By default some LLMs will produce Fortran code with default reals. To avoid this, I often instruct them to

Declare real variables as

real(kind=dp) with

dp a kind constant imported from module kind_mod, which I will provide

I tell them to put procedures in modules, and in my Fortran agents I tell them to iterate until the code compiles with the gfortran options

-O0 -fmax-errors=1 -Wall -Werror=unused-parameter -Werror=unused-variable -Werror=unused-function -Wno-maybe-uninitialized -Wno-surprising -fbounds-check -static -g

Common mistakes that LLM make are to

  1. Assume pi is a built-in constant
  2. Declare variables after executable code, without using block
  3. print or write in pure procedures or use random_number
  4. Think that random_number is a function rather than a subroutine
  5. Declare superfluous variables such as i and j.
  6. Declare variables more than once
  7. Not to explicitly declare as public module entities that need to be public.
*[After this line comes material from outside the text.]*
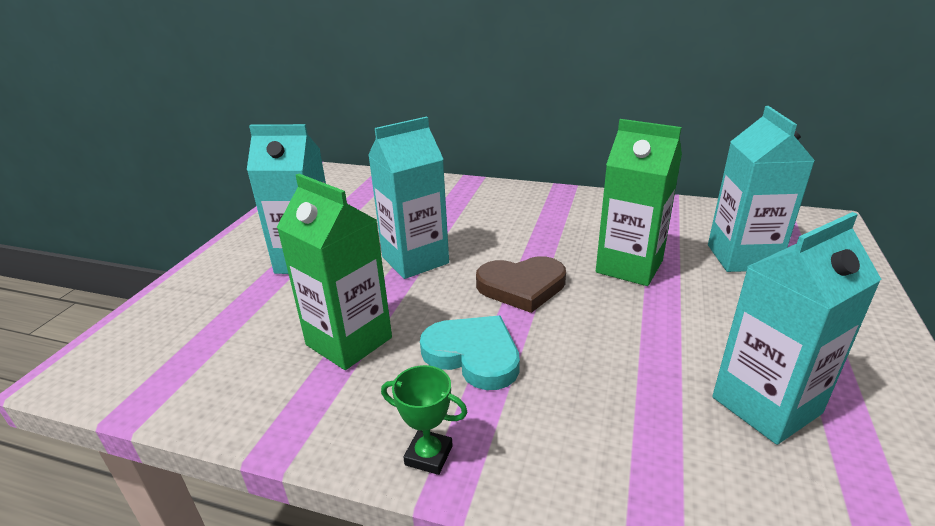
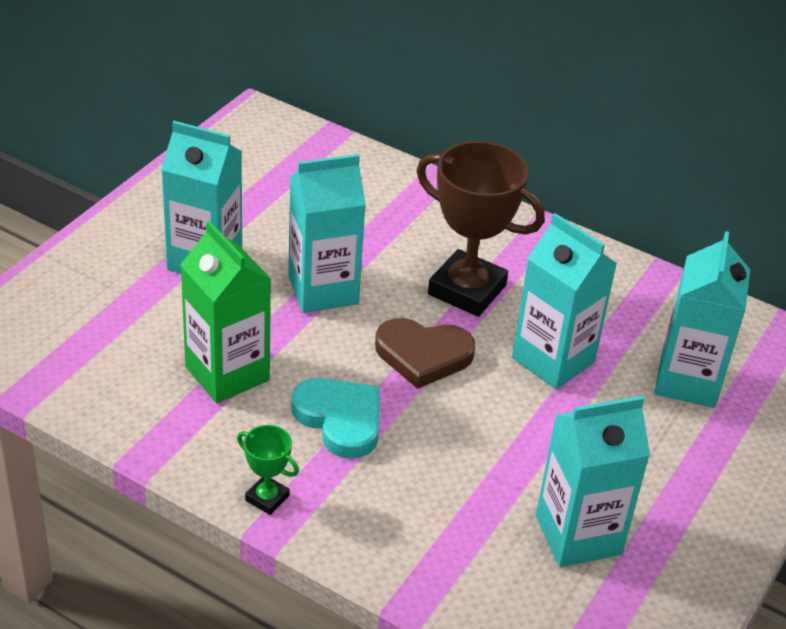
camera: 10 degrees right, 10 degrees up
(531, 236) = (467, 290): none -> brown trophy
(629, 266) = (553, 360): green carton -> turquoise carton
This is allowed by the standard, but I want code that compiles with gfortran -fmodule-private.
  8. Have two variables that differ only by case in the same scope. In other languages those variables are distinct.
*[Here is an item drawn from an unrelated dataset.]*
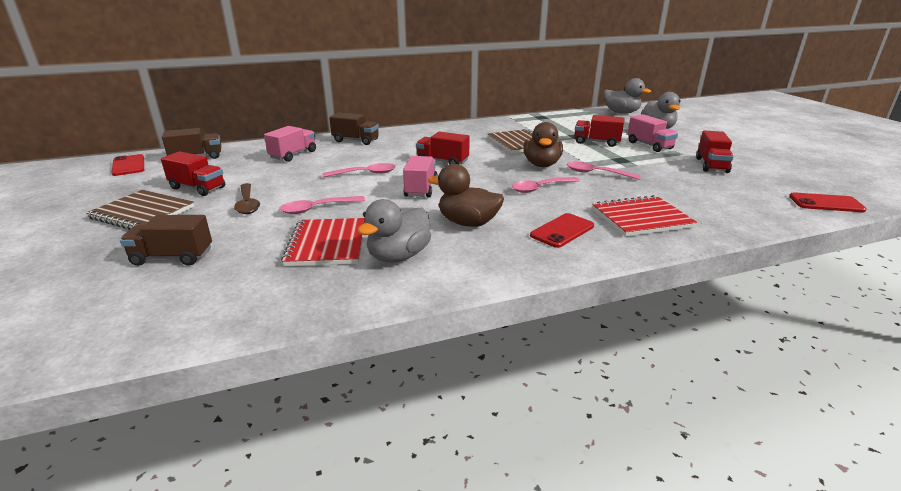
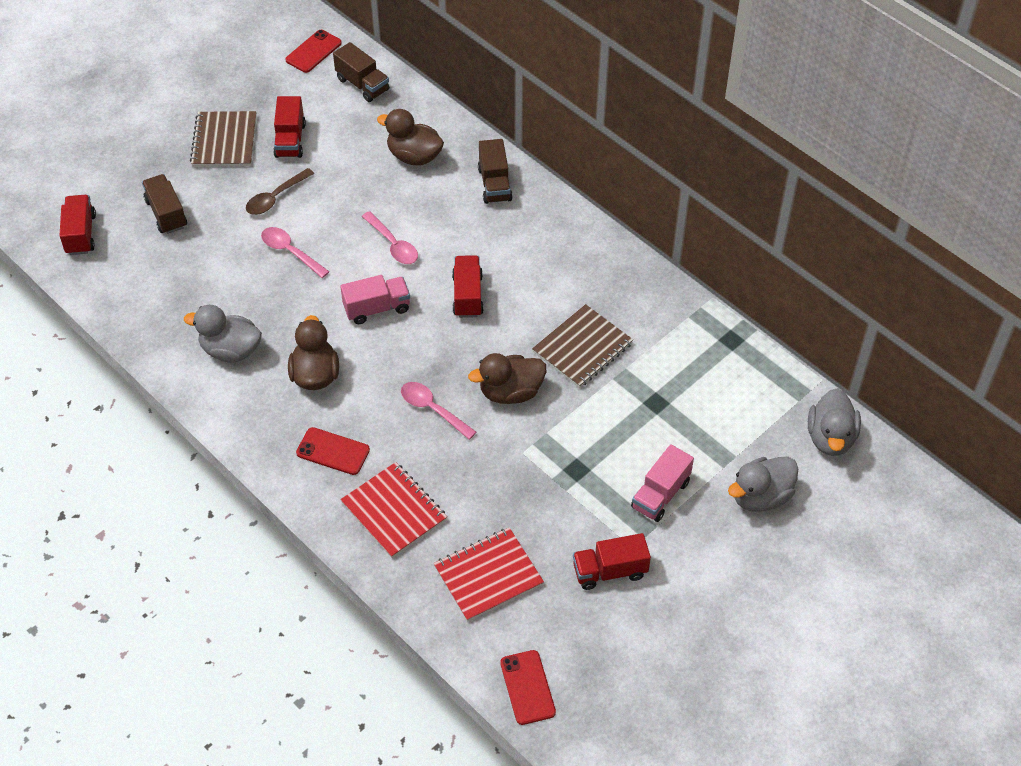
camera: 65 degrees right, 25 degrees up
(293, 155) = (414, 156): pink truck -> brown duck
(327, 244) = (229, 294): red notebook -> red notebook (488, 575)
(596, 142) = (639, 432): red truck -> red truck (81, 234)
(596, 173) = (509, 452): pink spoon -> none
You can instruct them not to do this.

3 Likes

I would suggest adding construct labels for all control structures. It has two benefits: the compiler enforces proper nesting and matching end statements, and it’s easier for humans to parse.

1 Like

I think doing so for all control structures is verbose, but it’s a matter of taste. One could require that loops with cycle or exit have a construct label that is used in those statements, for clarity.